Assignment = Your task is to reproduce exactly the lines from the line with "Low range (serie_20545), 2020-Q1: 40000" through the end of the records below.

(Change detection data)
______

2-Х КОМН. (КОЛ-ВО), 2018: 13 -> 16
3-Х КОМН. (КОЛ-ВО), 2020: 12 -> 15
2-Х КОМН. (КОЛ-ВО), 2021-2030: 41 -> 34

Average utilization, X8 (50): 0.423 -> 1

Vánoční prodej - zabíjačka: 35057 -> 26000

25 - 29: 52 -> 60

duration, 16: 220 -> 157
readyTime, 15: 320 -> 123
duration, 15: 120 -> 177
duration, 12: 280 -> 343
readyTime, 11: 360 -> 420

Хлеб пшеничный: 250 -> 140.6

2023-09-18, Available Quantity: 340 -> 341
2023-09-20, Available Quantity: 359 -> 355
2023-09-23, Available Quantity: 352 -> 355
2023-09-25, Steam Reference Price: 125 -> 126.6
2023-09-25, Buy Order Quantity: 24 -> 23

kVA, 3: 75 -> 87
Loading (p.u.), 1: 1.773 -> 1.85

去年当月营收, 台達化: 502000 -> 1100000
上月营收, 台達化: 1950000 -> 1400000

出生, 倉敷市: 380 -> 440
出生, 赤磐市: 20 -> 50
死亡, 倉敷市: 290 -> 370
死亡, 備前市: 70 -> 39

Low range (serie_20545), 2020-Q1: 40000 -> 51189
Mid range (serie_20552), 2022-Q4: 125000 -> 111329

______

Exercise result =
Low range (serie_20545), 2020-Q1: 40000 -> 51189
Mid range (serie_20552), 2022-Q4: 125000 -> 111329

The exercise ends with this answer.